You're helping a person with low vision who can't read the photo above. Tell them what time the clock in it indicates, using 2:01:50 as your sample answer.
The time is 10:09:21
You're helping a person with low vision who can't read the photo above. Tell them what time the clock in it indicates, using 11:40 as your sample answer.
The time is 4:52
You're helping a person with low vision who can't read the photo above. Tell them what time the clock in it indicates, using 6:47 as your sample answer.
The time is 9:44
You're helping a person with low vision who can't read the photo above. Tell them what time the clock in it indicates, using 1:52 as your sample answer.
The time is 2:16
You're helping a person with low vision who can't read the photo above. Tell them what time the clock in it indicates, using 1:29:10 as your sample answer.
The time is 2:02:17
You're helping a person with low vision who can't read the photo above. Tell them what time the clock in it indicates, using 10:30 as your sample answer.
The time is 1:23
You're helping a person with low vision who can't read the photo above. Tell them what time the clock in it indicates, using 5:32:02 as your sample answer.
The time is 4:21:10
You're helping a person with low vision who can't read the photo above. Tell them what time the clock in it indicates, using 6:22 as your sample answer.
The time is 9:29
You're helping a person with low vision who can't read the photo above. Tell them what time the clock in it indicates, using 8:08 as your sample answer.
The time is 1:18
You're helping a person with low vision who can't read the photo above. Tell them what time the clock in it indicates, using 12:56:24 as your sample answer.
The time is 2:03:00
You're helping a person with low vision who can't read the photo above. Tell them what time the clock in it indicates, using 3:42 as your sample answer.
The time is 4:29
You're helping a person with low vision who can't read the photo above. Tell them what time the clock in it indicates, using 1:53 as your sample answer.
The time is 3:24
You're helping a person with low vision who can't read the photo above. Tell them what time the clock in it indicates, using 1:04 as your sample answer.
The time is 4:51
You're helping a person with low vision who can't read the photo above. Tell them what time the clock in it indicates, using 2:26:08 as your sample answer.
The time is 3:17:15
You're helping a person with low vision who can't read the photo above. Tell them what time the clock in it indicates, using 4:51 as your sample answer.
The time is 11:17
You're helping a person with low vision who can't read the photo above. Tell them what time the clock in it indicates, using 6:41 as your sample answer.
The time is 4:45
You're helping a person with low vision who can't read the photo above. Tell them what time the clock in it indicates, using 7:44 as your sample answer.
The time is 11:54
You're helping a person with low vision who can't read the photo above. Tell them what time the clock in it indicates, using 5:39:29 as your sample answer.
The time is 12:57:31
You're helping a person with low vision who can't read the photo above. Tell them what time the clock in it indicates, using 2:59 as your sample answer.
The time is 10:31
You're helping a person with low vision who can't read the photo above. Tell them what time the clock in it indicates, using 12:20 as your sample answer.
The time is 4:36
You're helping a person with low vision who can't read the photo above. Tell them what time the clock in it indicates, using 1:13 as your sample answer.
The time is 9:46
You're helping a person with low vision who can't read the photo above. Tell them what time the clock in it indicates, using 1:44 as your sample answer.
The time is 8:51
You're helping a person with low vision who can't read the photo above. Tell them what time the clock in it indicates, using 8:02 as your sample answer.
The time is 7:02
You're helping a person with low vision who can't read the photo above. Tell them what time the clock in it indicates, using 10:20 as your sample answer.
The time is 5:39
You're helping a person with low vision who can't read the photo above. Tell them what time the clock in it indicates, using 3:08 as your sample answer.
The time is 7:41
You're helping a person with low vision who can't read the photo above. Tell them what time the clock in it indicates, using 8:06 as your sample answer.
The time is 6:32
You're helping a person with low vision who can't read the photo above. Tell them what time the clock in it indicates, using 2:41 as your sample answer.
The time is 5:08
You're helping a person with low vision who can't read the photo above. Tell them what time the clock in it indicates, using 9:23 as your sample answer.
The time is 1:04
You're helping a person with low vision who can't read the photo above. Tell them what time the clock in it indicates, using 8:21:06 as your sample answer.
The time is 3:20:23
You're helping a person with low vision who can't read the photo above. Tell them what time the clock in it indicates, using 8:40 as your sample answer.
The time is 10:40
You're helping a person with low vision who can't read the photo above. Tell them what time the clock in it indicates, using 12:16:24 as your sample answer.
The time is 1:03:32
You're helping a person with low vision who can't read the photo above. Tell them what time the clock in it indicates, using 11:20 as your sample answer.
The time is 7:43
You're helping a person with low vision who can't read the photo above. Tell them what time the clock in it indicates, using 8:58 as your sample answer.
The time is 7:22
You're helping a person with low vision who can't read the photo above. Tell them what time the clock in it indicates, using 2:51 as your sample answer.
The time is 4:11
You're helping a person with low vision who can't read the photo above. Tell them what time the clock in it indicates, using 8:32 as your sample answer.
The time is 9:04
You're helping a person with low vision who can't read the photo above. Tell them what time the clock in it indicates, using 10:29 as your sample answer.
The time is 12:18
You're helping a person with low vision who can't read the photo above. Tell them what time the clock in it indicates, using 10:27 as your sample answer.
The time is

=-=-=

- WHAT YOU WILL DO
Reproduce every item above verbatim, keeping the original order and line breaks.

- COMPLETE RESPONSE
You're helping a person with low vision who can't read the photo above. Tell them what time the clock in it indicates, using 2:01:50 as your sample answer.
The time is 10:09:21
You're helping a person with low vision who can't read the photo above. Tell them what time the clock in it indicates, using 11:40 as your sample answer.
The time is 4:52
You're helping a person with low vision who can't read the photo above. Tell them what time the clock in it indicates, using 6:47 as your sample answer.
The time is 9:44
You're helping a person with low vision who can't read the photo above. Tell them what time the clock in it indicates, using 1:52 as your sample answer.
The time is 2:16
You're helping a person with low vision who can't read the photo above. Tell them what time the clock in it indicates, using 1:29:10 as your sample answer.
The time is 2:02:17
You're helping a person with low vision who can't read the photo above. Tell them what time the clock in it indicates, using 10:30 as your sample answer.
The time is 1:23
You're helping a person with low vision who can't read the photo above. Tell them what time the clock in it indicates, using 5:32:02 as your sample answer.
The time is 4:21:10
You're helping a person with low vision who can't read the photo above. Tell them what time the clock in it indicates, using 6:22 as your sample answer.
The time is 9:29
You're helping a person with low vision who can't read the photo above. Tell them what time the clock in it indicates, using 8:08 as your sample answer.
The time is 1:18
You're helping a person with low vision who can't read the photo above. Tell them what time the clock in it indicates, using 12:56:24 as your sample answer.
The time is 2:03:00
You're helping a person with low vision who can't read the photo above. Tell them what time the clock in it indicates, using 3:42 as your sample answer.
The time is 4:29
You're helping a person with low vision who can't read the photo above. Tell them what time the clock in it indicates, using 1:53 as your sample answer.
The time is 3:24
You're helping a person with low vision who can't read the photo above. Tell them what time the clock in it indicates, using 1:04 as your sample answer.
The time is 4:51
You're helping a person with low vision who can't read the photo above. Tell them what time the clock in it indicates, using 2:26:08 as your sample answer.
The time is 3:17:15
You're helping a person with low vision who can't read the photo above. Tell them what time the clock in it indicates, using 4:51 as your sample answer.
The time is 11:17
You're helping a person with low vision who can't read the photo above. Tell them what time the clock in it indicates, using 6:41 as your sample answer.
The time is 4:45
You're helping a person with low vision who can't read the photo above. Tell them what time the clock in it indicates, using 7:44 as your sample answer.
The time is 11:54
You're helping a person with low vision who can't read the photo above. Tell them what time the clock in it indicates, using 5:39:29 as your sample answer.
The time is 12:57:31
You're helping a person with low vision who can't read the photo above. Tell them what time the clock in it indicates, using 2:59 as your sample answer.
The time is 10:31
You're helping a person with low vision who can't read the photo above. Tell them what time the clock in it indicates, using 12:20 as your sample answer.
The time is 4:36
You're helping a person with low vision who can't read the photo above. Tell them what time the clock in it indicates, using 1:13 as your sample answer.
The time is 9:46
You're helping a person with low vision who can't read the photo above. Tell them what time the clock in it indicates, using 1:44 as your sample answer.
The time is 8:51
You're helping a person with low vision who can't read the photo above. Tell them what time the clock in it indicates, using 8:02 as your sample answer.
The time is 7:02
You're helping a person with low vision who can't read the photo above. Tell them what time the clock in it indicates, using 10:20 as your sample answer.
The time is 5:39
You're helping a person with low vision who can't read the photo above. Tell them what time the clock in it indicates, using 3:08 as your sample answer.
The time is 7:41
You're helping a person with low vision who can't read the photo above. Tell them what time the clock in it indicates, using 8:06 as your sample answer.
The time is 6:32
You're helping a person with low vision who can't read the photo above. Tell them what time the clock in it indicates, using 2:41 as your sample answer.
The time is 5:08
You're helping a person with low vision who can't read the photo above. Tell them what time the clock in it indicates, using 9:23 as your sample answer.
The time is 1:04
You're helping a person with low vision who can't read the photo above. Tell them what time the clock in it indicates, using 8:21:06 as your sample answer.
The time is 3:20:23
You're helping a person with low vision who can't read the photo above. Tell them what time the clock in it indicates, using 8:40 as your sample answer.
The time is 10:40
You're helping a person with low vision who can't read the photo above. Tell them what time the clock in it indicates, using 12:16:24 as your sample answer.
The time is 1:03:32
You're helping a person with low vision who can't read the photo above. Tell them what time the clock in it indicates, using 11:20 as your sample answer.
The time is 7:43
You're helping a person with low vision who can't read the photo above. Tell them what time the clock in it indicates, using 8:58 as your sample answer.
The time is 7:22
You're helping a person with low vision who can't read the photo above. Tell them what time the clock in it indicates, using 2:51 as your sample answer.
The time is 4:11
You're helping a person with low vision who can't read the photo above. Tell them what time the clock in it indicates, using 8:32 as your sample answer.
The time is 9:04
You're helping a person with low vision who can't read the photo above. Tell them what time the clock in it indicates, using 10:29 as your sample answer.
The time is 12:18
You're helping a person with low vision who can't read the photo above. Tell them what time the clock in it indicates, using 10:27 as your sample answer.
The time is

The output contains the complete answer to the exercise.